Avoid Seven Common Toy Dangers

  • Sharp edges: Toys made of brittle plastic or glass can break easily, exposing sharp points and edges. Wooden, metal, and plastic toys sometimes have sharp edges due to poor construction.
  • Small parts: Tiny toys and toys with small, removable parts can be swallowed or become lodged in a child's windpipe, ears, or nostrils. The squeakers in some squeeze toys can be removed and possibly swallowed. The seams of poorly constructed stuffed dolls or animals can break open and release small pellets that also can be swallowed or inhaled.
  • Loud noises: Some noise-making toys can reach noise levels that can damage hearing.
  • Sharp points: Broken toys can expose dangerous prongs and knife-sharp points. Pins and staples on dolls' clothes, hair, and accessories can easily puncture the skin of an unsuspecting child. Even a teddy bear or stuffed toy can be assembled with wires that can cut or stab.
  • Propelled objects: Projectiles – guided missiles and other flying toys – can be turned into weapons and cause injury, to the eyes in particular. Children should never be permitted to play with adult lawn darts or other hobby or sporting equipment with sharp points. Arrows or darts used by children should have soft cork tips, rubber suction cups, or other protective tips to prevent injury.
  • Electric toys: Electric toys that are improperly constructed, wired, or used can shock or burn. Electric toys must meet mandatory requirements for maximum surface temperatures, electrical construction, and prominent warning labels. Electric toys with heating elements are recommended only for children over age 8. Children should be taught to use electric toys cautiously and under adult supervision.
  • Wrong toy for the wrong age: Toys that may be safe for older children can be extremely dangerous in the hands of little ones.

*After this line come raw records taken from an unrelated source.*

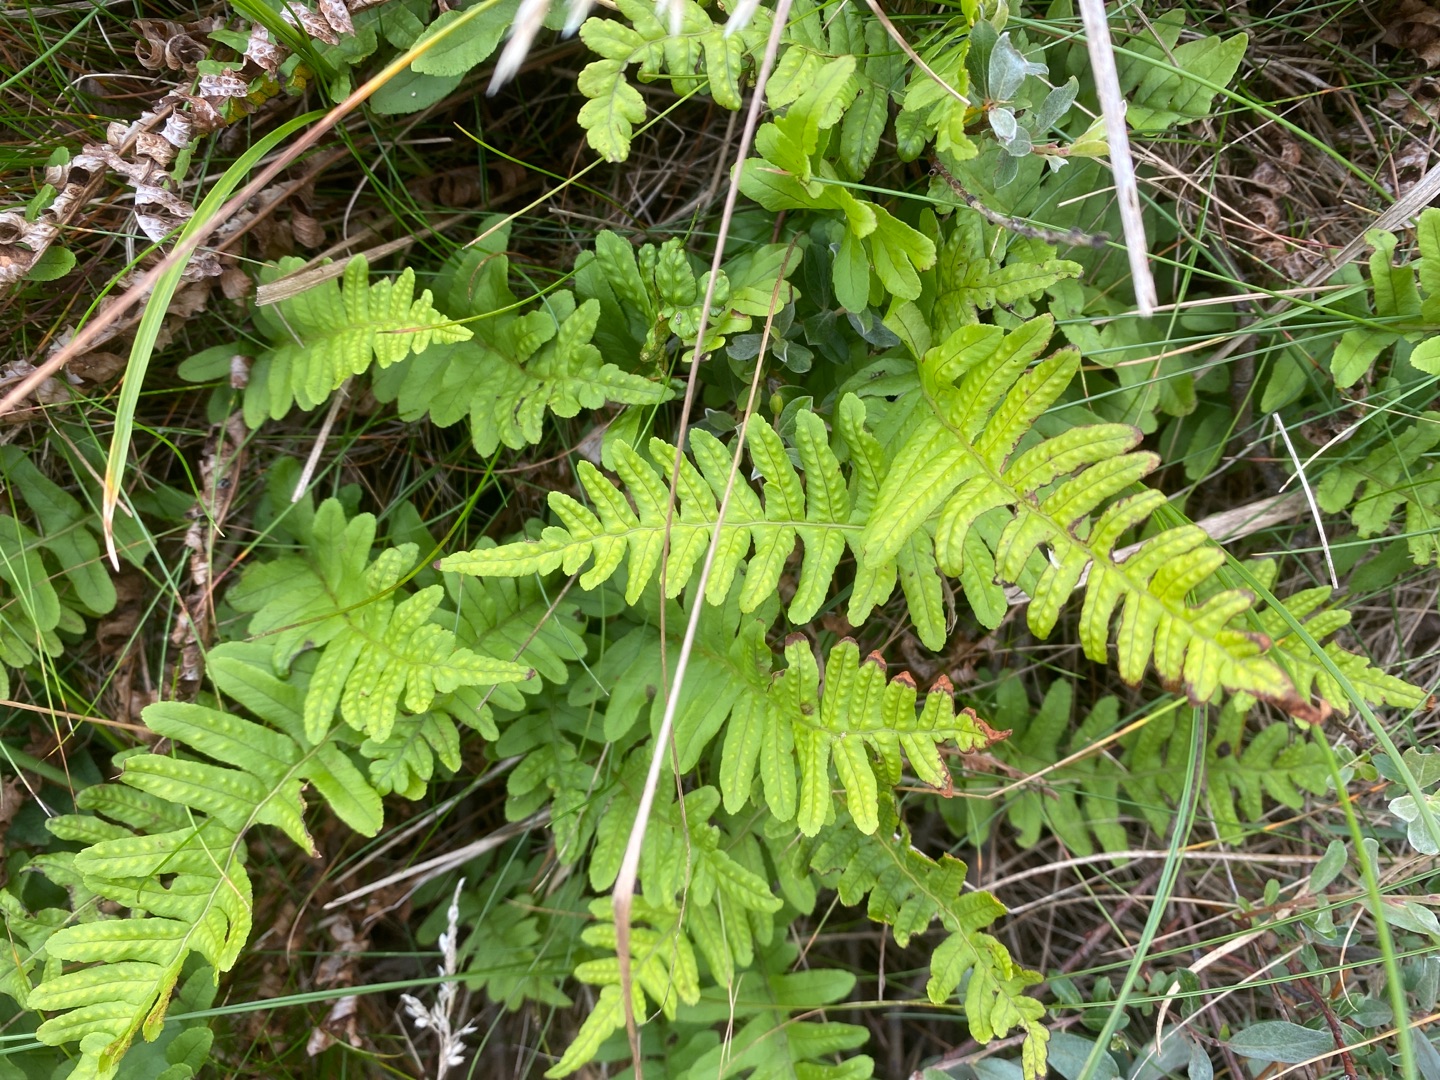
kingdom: Plantae
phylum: Tracheophyta
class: Polypodiopsida
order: Polypodiales
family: Polypodiaceae
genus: Polypodium
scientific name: Polypodium vulgare
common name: Almindelig engelsød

Use Extra Care with Toys for Infants and Toddlers

  • Choose toys for very young children with extra care. Playthings that are safe for older children can be hazardous to little ones. Keep in mind that toddlers trip and fall easily, and that, with infants, everything goes into the mouth.
  • When choosing a toy for a toddler or infant, make sure it:
    • Is too large to be swallowed.
    • Does not have detachable pieces that can lodge in the windpipe, ears, or nostrils.
    • Will not break easily, leaving jagged edges.
    • Has no sharp edges or points.
    • Has not been put together with easily exposed pins, wires, staples, or nails.
    • Is labeled "non-toxic."
    • Can't pinch fingers or catch hair.